- GESELECTEERDE TEKST -
Daarnaast vorderen eisers om ING te veroordelen in de proceskosten, nakosten en buitengerechtelijke kosten (€ 925,00), met wettelijke rente.

3.2.

Daartoe stellen eisers, samengevat, het volgende. De eigenaar van [eiser 1] , [eiser 3] , is geboren in Libanon en spreekt naast Frans en Engels ook

Arabisch. Mede daardoor krijgt hij gemakkelijk toegang tot mensen en (zakelijke)

netwerken in het Midden-Oosten en grote delen van Noord-Afrika. Van 1995 tot 2006 heeft hij bovendien in verschillende landen in Noord-Afrika gewoond. Daar hield hij zich bezig met het importeren van gebruikte vrachtwagens, en een groot deel van de huidige zakenpartners van [eiser 1] kent de eigenaar nog persoonlijk uit deze periode. Veel van de zakenpartners in Europa (onder andere uit Portugal, Griekenland en Ierland) zijn net als hijzelf leden van de Libanese diaspora. Zaken gaan veelal via-via in een netwerk van relaties en oude bekenden die elkaar vertrouwen en elkaar de bal toespelen - maar ook van elkaar afhankelijk zijn. Een andere manier van zakendoen dan in Nederland gebruikelijk is, waarbij veel telefonisch of via beeldbellen gaat en niet alles op papier wordt gezet. Noch eisers, noch haar relaties houden zich bezig met illegale activiteiten en zij willen daar niets mee te maken hebben; hun legitieme handel is lucratief. In de afgelopen jaren bedroeg de omzet telkens enige miljoenen euro’s, met een gezond winstpercentage. Eisers houden noch bij ING noch elders krediet aan. Als meldingsplichtige instelling op grond van Wwft meldt [eiser 1] alle ongebruikelijke transacties en in ieder geval alle contante transacties boven € 20.000,- bij de Finance Intelligence Unit (FIU), die daarop nog niets als verdacht heeft aangemerkt. Ook betaalt [eiser 1] BTW en heeft de ficus nooit aanleiding gezien voor onderzoek. Daarnaast hebben eisers naar aanleiding van de vragen van ING diverse verbeteringen in de administratie doorgevoerd en dit ook aan ING laten weten.

3.3.

- UIT TE VOEREN -
[a] In welke periode woonde de eigenaar van [eiser 1] volgens de geselecteerde tekst in Noord-Afrika?
[b] Vat de geselecteerde tekst samen in twee zinnen.

- TE ONDERZOEKEN MATERIAAL -
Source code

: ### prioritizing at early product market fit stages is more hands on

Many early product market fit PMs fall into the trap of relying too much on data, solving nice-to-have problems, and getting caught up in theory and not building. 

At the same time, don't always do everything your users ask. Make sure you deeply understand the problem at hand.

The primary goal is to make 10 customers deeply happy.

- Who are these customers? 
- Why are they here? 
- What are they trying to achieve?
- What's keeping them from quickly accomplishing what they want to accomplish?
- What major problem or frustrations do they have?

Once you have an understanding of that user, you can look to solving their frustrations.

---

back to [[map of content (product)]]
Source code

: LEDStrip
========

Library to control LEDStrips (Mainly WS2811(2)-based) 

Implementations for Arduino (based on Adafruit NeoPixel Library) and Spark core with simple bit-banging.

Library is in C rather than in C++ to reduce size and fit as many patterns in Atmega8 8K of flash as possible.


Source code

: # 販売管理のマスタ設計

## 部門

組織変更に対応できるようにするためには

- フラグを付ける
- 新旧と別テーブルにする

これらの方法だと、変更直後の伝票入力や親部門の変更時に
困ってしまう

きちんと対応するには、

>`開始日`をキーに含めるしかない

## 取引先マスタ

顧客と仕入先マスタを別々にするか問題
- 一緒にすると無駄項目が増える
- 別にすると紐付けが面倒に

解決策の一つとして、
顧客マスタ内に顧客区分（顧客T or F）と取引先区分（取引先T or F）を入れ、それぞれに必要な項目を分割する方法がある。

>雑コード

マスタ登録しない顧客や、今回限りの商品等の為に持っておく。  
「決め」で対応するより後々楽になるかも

- UITWERKING OPDRACHTEN -
[a] Van 1995 tot 2006.

[b] Eisers vorderen dat ING wordt veroordeeld in de proceskosten, nakosten en buitengerechtelijke kosten, met wettelijke rente. Zij stellen dat de eigenaar van [eiser 1] door zijn Libanese afkomst en talenkennis gemakkelijk toegang heeft tot netwerken in het Midden-Oosten en Noord-Afrika, dat hun handel legitiem en lucratief is, dat zij nergens krediet aanhouden en dat [eiser 1] ongebruikelijke transacties bij de FIU meldt en haar administratie heeft verbeterd.